Are Tattoos Art?
I strongly agree that tattoos are art. It would be crucial first to understand what art entails in order to give a clear description of tattoos as an art. Art entails the creation of images and objects such as paintings, photography, and sculpture-making. Tattoos are art because they involve the creation of drawings on the bodies of individuals. These drawings have to be done with a high level of care to ensure that they appear as required by the client. The enormous care required in the creation of tattoos calls for adequate knowledge in art hence bringing out tattoos as art. More so, Johnson (2006) agrees that tattoos are art because of the fact that they require effective calculation and design of the images required by the different clients visiting tattoo studios. The design and calculation of the actual size of these images emphasizes the point that tattoos are art. A high level of expertise is needed in the successful design of images and the drawing of the images desired by clients. The high level of expertise required ensures that any potential injuries that may occur are eliminated leaving individuals with added beauty according to their desires. The artistic aspect of tattoos is also notable from their attractive nature. Most of the tattoos are drawn in the manner that they evoke some form of emotion and remain attractive for individuals possessing them. Art is always aimed at attracting individuals and speaking some message through the emotional nature of the images created. Tattoos fulfill this vital characteristic and can be undisputedly be categorized in the field of art. The high artistic nature of tattoos has made them more attractive and most individuals opt to put them in areas where they can be seen easily by others. They are undisputedly part of the growing art all over the globe even as new technology sets in.
Summary of the Article
The article highlights the view that the term “tattoo” emanates from the Tahitian word tatau and has strong connections to the Polynesian word ta. The origin of tattoos can be dated back to the Bronze Age and their popularity has been spreading gradually all over the world. According to the article, tattoos received enormous rejection in Europe where Christian values discouraging body piercings were common as captured in the Bible.

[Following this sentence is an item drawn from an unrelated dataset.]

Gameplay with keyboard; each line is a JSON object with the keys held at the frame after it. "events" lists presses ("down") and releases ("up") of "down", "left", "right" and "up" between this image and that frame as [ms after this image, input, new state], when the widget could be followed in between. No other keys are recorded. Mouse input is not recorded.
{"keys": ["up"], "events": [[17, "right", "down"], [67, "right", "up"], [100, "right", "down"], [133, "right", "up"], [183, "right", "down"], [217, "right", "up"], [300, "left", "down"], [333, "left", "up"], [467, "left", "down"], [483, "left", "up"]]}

Thus, most Christians in the Middle Ages and those in Europe were highly opposed to tattooing and did not practice it. Taliaferro & Odden (2012) opine that the first era of modern tattoos dates back to 1769 during James Cook’s expedition in Tahiti. Polynesian cultures used tattoos to test the endurance of men and tattooing subsequently became a ceremony lasting up to several months. The history of tattoos in America experienced different reactions, as most Europeans perceived it a show of primitive practices. Nevertheless, tattoos in American were seen as an expression of loyalty during the Civil War. People started embracing different images such as flowers starting from 1900 onwards hence evoking mixed emotions. In line with the interviews conducted by Kinsey, tattoos were seen as the expression of masculinity among individuals. The possession of a tattoo among men sailors would always motivate others to get one and express their masculinity. Ancient Egypt exhibited some difference in the art of tattooing, as it was a common practice among members of the female gender. However, most of the Egyptian mummies with tattoos were directly presumed to be prostitutes. The article also brings out the view that tattoos also played a punitive role in the society as they were used in the Greco-Roman culture to mark slaves and prisoners hence emphasizing their inferiority.
Johnson, F. J. (2006). Tattooing: Mind, Body, and Spirit. The Inner Essence of the Art. University of Pittsburgh at Bradford, 1-61.
Taliaferro, C., & Odden, M. (2012). Tattoos and the Tattooing Arts in Perspective. New York: John Wiley & Sons.